Still Fannie remains, officially, a "government-sponsored" enterprise, and a special office within the Department of Housing and Urban Development oversees it like a nanny. Fannie enjoys tax advantages. Such privileges are advantage enough to allow Fannie and Freddie Mac, its sibling GSE, to work as a duopoly, controlling the secondary market in mortgages. The public-private ambiguities have helped Fannie grow into a Stone-scale giant, the world's largest non-bank financial services company. Fannie's work is so extensive that it is quantified with a word the Financial Times' style guide discourages using: trillions. Buyers acknowledge these facts when they pay a premium for Fannie paper. So, of course, does the disingenuous Fannie, which pours millions of dollars into the cause of convincing citizens that challenging Fannie is challenging America. As if that were not sufficient insurance, Fannie goes a step further, selling itself as the engine of social mobility for minorities.

Fannie's arguments are disputable. As Peter Wallison of the American Enterprise Institute noted in a recent monograph, it is possible to have a healthy secondary mortgage market without privileged players.* The US has one: the jumbo loan market, which trades pools of loans that do not conform to Fannie's requirements. As for affordable housing, there is a law - the Community Reinvestment Act - that takes care of that. Besides that, if anyone deserves credit for home affordability in the US, it is not Fannie officials but Paul Volcker and Alan Greenspan, the men who tamed inflation at the Federal Reserve.

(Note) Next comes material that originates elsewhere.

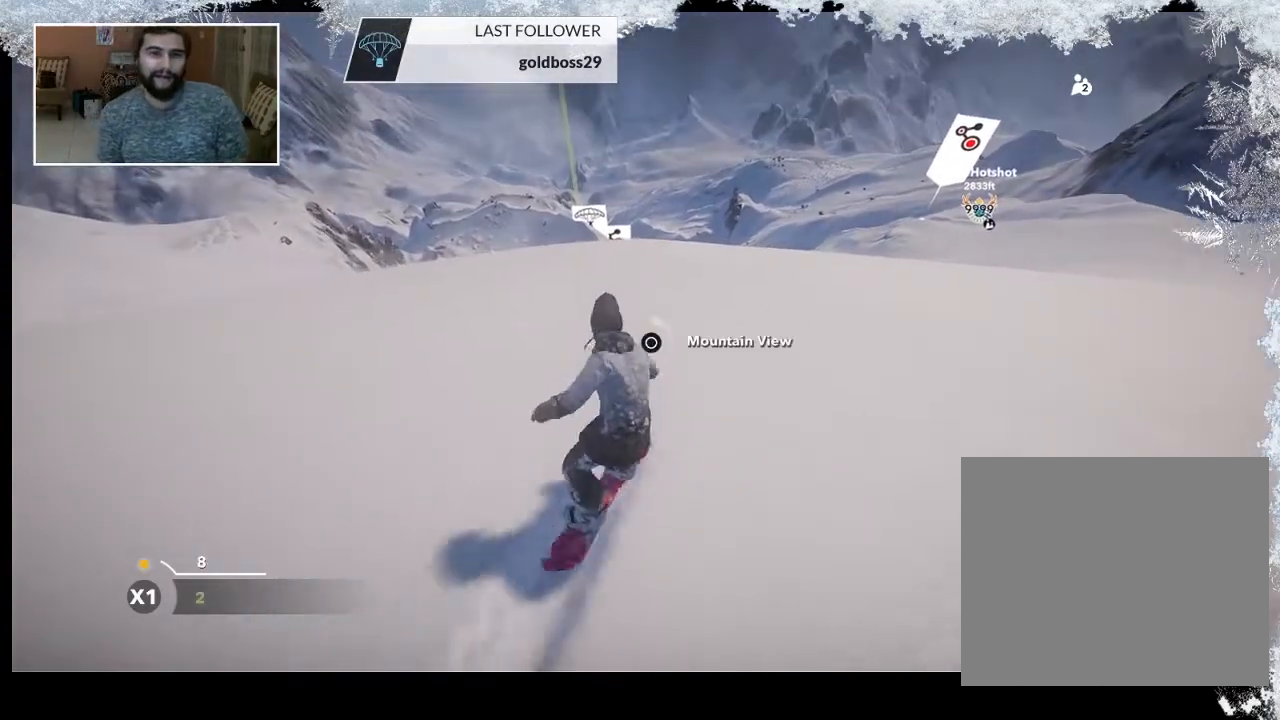
{"buttons": ["CIRCLE"], "left_stick": "center", "right_stick": "center", "events": []}
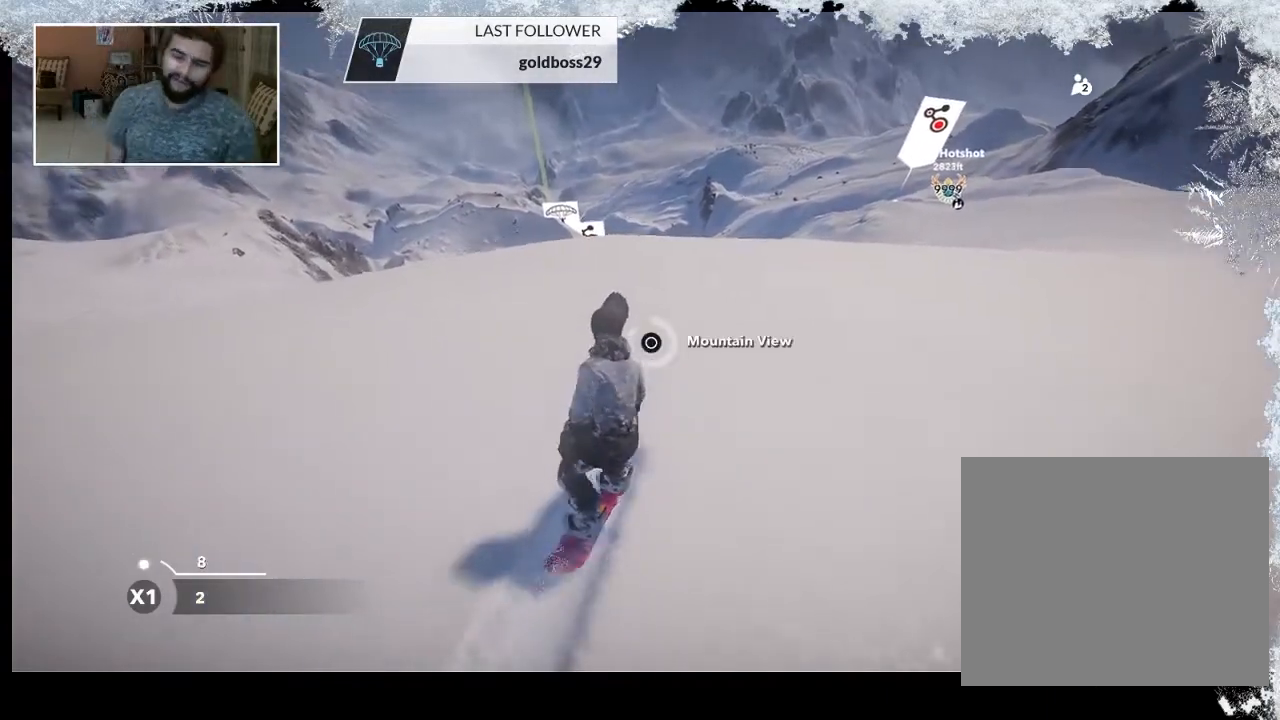
{"buttons": [], "left_stick": "center", "right_stick": "center", "events": [[300, "CIRCLE", "up"]]}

Still, Fannie and its friends in the property and securities industries pressure lawmakers so much - both via donations and other attentions - that they give Fannie extraordinary licence. This licence in turn explains Mr Raines's ultra-high salary. It also explains the billion-dollar blooper, as well as a similar one earlier at Freddie Mac. Even those given the task of overseeing Fannie have not dared do so rigorously. Its unclear status means Fannie will also prove unstable in future. A collapse of Fannie is one of the financial world's scarier ideas - scarier, even, than the 1980s savings and loan crisis. Even those investors who earn basis points from Fannie's current inconsistencies therefore should demand an early resolution to this story - either through Fannie's nationalisation, so that its bonds become like Treasury bonds or, better, through true privatisation. Just last week the Treasury announced completion of the privatisation of Fannie's niece, Sallie Mae - a smaller institution, securitising student loans. The change nonetheless demonstrates it is possible to transform a GSE into just another Delaware company.

It is important to understand, however, that Fannie does damage even when it does well. Most parts of the US economy are relatively level playing fields. Everyday business in these fields is so transparent that it makes Oliver Stone look paranoid. Fannie's America does, however, feature as much brute political force as the standard anti-corporate flick. This in turn damages the entire economic culture. It is time to end Fannie's creepy relationship with government. Few projects could do more to sustain the American dream.